**EXERCISE DESCRIPTION**
Quote the lines below word for word, beginning with the line that contains "state / province: Utah" and continuing through the final line.

(Stored data entries)
(begin)
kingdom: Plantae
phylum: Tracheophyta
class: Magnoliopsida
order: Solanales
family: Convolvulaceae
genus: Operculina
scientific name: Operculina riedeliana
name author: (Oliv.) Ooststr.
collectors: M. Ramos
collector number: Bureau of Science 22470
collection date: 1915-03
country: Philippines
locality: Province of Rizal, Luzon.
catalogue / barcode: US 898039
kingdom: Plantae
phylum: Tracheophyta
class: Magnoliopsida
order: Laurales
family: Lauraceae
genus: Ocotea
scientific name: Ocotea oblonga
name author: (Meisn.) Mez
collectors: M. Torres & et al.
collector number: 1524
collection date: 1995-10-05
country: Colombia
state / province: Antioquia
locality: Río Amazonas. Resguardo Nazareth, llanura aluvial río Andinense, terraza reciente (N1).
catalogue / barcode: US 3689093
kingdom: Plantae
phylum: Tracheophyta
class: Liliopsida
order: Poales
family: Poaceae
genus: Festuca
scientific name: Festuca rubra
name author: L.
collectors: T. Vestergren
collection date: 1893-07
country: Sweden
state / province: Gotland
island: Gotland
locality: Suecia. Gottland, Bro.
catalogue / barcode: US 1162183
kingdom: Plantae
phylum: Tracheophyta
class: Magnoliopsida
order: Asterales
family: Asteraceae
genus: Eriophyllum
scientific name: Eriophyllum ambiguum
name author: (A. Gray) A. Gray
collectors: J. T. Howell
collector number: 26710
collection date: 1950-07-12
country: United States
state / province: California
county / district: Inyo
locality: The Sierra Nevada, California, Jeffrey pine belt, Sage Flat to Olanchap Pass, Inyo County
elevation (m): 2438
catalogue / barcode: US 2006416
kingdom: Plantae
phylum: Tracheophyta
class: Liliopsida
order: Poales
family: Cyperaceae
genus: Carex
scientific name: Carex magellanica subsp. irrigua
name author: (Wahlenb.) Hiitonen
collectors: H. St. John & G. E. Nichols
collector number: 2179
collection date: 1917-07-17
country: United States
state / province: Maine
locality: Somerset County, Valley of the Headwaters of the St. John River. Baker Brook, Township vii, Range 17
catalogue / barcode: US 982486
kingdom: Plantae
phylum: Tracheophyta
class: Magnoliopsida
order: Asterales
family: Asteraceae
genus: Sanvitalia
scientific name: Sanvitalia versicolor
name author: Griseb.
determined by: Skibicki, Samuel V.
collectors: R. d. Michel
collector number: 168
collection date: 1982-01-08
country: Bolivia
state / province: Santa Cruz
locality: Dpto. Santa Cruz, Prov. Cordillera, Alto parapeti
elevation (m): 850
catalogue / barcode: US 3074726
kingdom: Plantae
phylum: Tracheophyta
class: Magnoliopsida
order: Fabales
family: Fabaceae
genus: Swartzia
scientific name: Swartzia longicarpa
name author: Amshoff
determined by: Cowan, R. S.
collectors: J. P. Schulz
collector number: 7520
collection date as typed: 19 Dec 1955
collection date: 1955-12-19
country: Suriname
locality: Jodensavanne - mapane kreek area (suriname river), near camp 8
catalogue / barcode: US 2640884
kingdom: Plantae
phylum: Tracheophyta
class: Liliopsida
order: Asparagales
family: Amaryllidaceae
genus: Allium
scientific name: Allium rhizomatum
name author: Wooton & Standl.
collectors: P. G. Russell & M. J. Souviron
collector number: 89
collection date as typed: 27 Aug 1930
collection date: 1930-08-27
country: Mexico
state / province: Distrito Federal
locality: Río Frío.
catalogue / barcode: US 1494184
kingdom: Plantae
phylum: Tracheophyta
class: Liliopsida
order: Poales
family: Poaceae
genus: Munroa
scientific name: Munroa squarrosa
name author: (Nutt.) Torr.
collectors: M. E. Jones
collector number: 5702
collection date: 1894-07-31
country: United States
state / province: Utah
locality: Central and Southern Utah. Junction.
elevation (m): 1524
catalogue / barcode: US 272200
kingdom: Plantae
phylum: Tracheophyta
(end)
**CORRECT OUTPUT**
state / province: Utah
locality: Central and Southern Utah. Junction.
elevation (m): 1524
catalogue / barcode: US 272200
kingdom: Plantae
phylum: Tracheophyta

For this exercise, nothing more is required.